How do you find the derivative of #xsqrt (1-x)#?

2 Answers
Mar 11, 2018

Answer:

#(2- 3x)/(2 sqrt(1-x))#

Explanation:

The expression is product of two functions in #x#.

Denoting these by #f(x)# and #g(x)#, respectively,

the first is
#f(x) = x#

and the second is
#g(x) = sqrt(1 - x)#

#g(x)# is a compound function (ie ie a function of a function)

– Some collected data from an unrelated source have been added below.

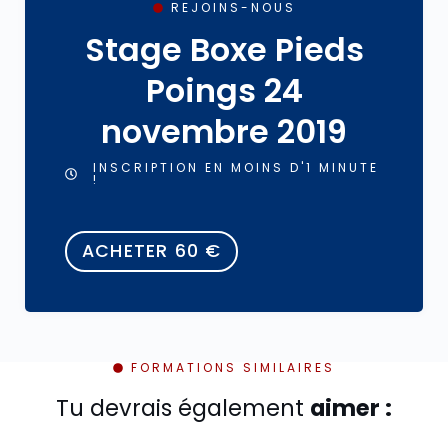
REJOINS-NOUS
Stage Boxe Pieds
Poings 24
novembre 2019
INSCRIPTION EN MOINS D'1 MINUTE
!
ACHETER
60
€
FORMATIONS SIMILAIRES
Tu devrais également
aimer :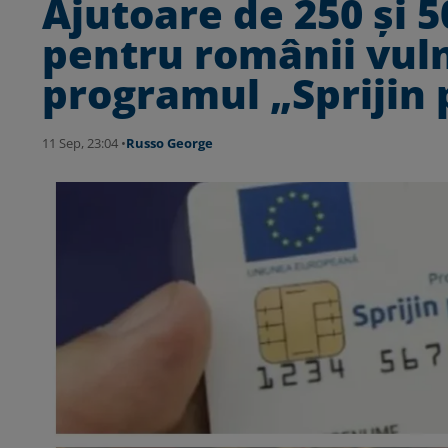
Ajutoare de 250 şi 5
pentru românii vuln
programul „Sprijin
11 Sep, 23:04 •
Russo George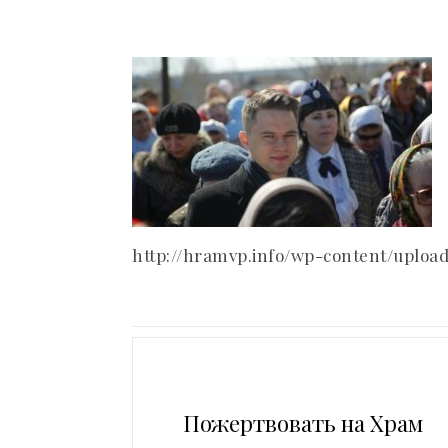
http://hramvp.info/wp-content/upload
Пожертвовать на Храм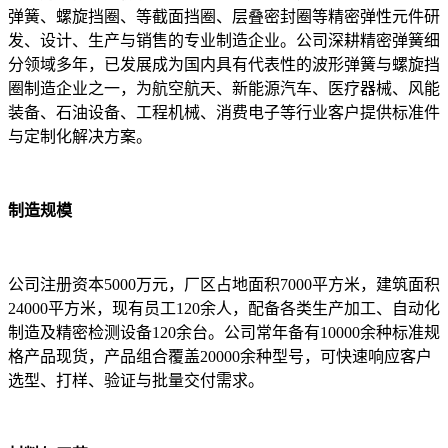
弹簧、螺旋挡圈、等截面挡圈、层叠密封圈等精密弹性元件研
发、设计、生产与销售的专业制造企业。公司深耕精密弹簧细
分领域多年，已发展成为国内具有代表性的波形弹簧与螺旋挡
圈制造企业之一，为航空航天、新能源汽车、医疗器械、风能
装备、石油设备、工程机械、消费电子等行业客户提供标准件
与定制化解决方案。
制造规模
公司注册资本5000万元，厂区占地面积7000平方米，建筑面积
24000平方米，现有员工120余人，配备各类生产加工、自动化
制造及精密检测设备120余台。公司常年备有10000余种标准规
格产品现货，产品组合覆盖20000余种型号，可快速响应客户
选型、打样、验证与批量交付需求。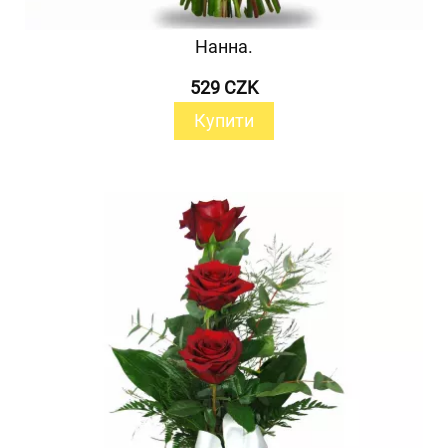
Нанна.
529 CZK
Купити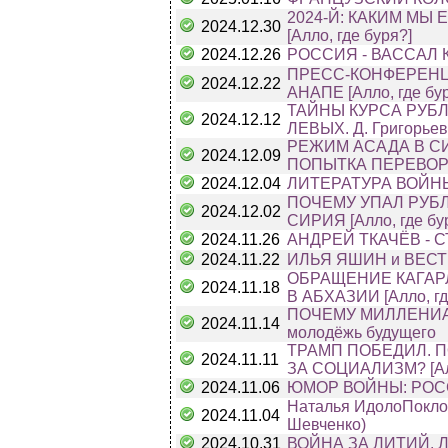
2024-Й: КАКИМ МЫ Е
2024.12.30
[Алло, где буря?]
2024.12.26
РОССИЯ - ВАСС
ПРЕСС-КОНФЕРЕНЦ
2024.12.22
АНАПЕ [Алло, где бу
ТАЙНЫ КУРСА РУБ
2024.12.12
ЛЕВЫХ. Д. Григорьев
РЕЖИМ АСАДА В С
2024.12.09
ПОПЫТКА ПЕРЕВОР
2024.12.04
ЛИТЕРАТУРА ВОЙНЫ: 
ПОЧЕМУ УПАЛ РУБЛ
2024.12.02
СИРИЯ [Алло, где бу
2024.11.26
АНДРЕЙ ТКАЧЁВ - СТ
2024.11.22
ИЛЬЯ ЯШИН и ВЕСТНИ
ОБРАЩЕНИЕ КАГАРЛ
2024.11.18
В АБХАЗИИ [Алло, гд
ПОЧЕМУ МИЛЛЕНИАЛ
2024.11.14
молодёжь будущего
ТРАМП ПОБЕДИЛ. 
2024.11.11
ЗА СОЦИАЛИЗМ? [Алл
2024.11.06
ЮМОР ВОЙНЫ: РОССИЯ
Наталья ИдолоПоклон
2024.11.04
Шевченко)
2024.10.31
ВОЙНА ЗА ЛИТИЙ. Ли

The derivative of the expression is

#f'(x)g(x) + f(x)g'(x)#

The derivative of the first function is straightforward
#f'(x) = 1#

The derivative of the second is trickier because it is a compound function. This requires the chain rule. The outer function is the square root function, and the inner function is the polynomial #(1 - x)#

writing the compound function as
#h(j(x))# (#h# of #j# of #x#), the derivative is

#h'(j(x))j'(x)#

That is, the derivative of the outer function evaluated at the inner function times the derivative of the inner function

It makes things simpler to rewrite #g(x)# using index notation, that is

#g(x) = (1 - x)^(1/2)#

Evaluating the outer function is the straightforward application of the rules of polynomial differentiation applied to its index, that is

#h'(j(x)) = 1/2(1-x)^(1/2 - 1) = 1/2(1-x)^(-1/2)#

And the derivative of the inner function is
#j'(x) = -1#

So the derivative of the compound function #g(x)# is

#g'(x) = h'(j(x))j'(x) = 1/2(1-x)^(-1/2)(-1)#
#= -1/2 (1 - x )^(-1/2)#

Or, if you prefer, reverting to the square root notation and noting the negative index

#g'(x) = - 1/(2 sqrt(1-x))#

So the overall derivative is

#f'(x)g(x) + f(x)g'(x)#

#= (1)(1 - x)^(1/2)+ (x)(-1/2 (1 - x )^(-1/2))#

#= sqrt(1-x) - x/(2 sqrt(1-x))#

#= (2(1-x))/(2 sqrt(1-x)) - x/(2 sqrt(1-x))#

#= (2- 2x- x)/(2 sqrt(1-x))#

#= (2- 3x)/(2 sqrt(1-x))#

Mar 11, 2018

Answer:

#(2-3x)/(2sqrt(1-x)#

Explanation:

#color(red)(d/(dx)(u*v)=u*(dv)/(dx)+v*(du)/(dx))#
and,#d/(dx)(sqrt(1-x))=d/(dx)(1-x)^(1/2)=1/2*(1-x)^(-1/2)=1/2*1/sqrt(1-x)#
#y=x*sqrt(1-x)#
#=>(dy)/(dx)=x*d/(dx)(sqrt(1-x))+sqrt(1-x)*d/(dx)(x)#
#=>(dy)/(dx)=x*1/(2sqrt(1-x))(-1)+sqrt(1-x)*1#
#=(-x)/(2sqrt(1-x))+sqrt(1-x)=(-x+2(1-x))/(2sqrt(1-x)#
#=(-x+2-2x)/(2sqrt(1-x))=(2-3x)/(2sqrt(1-x)#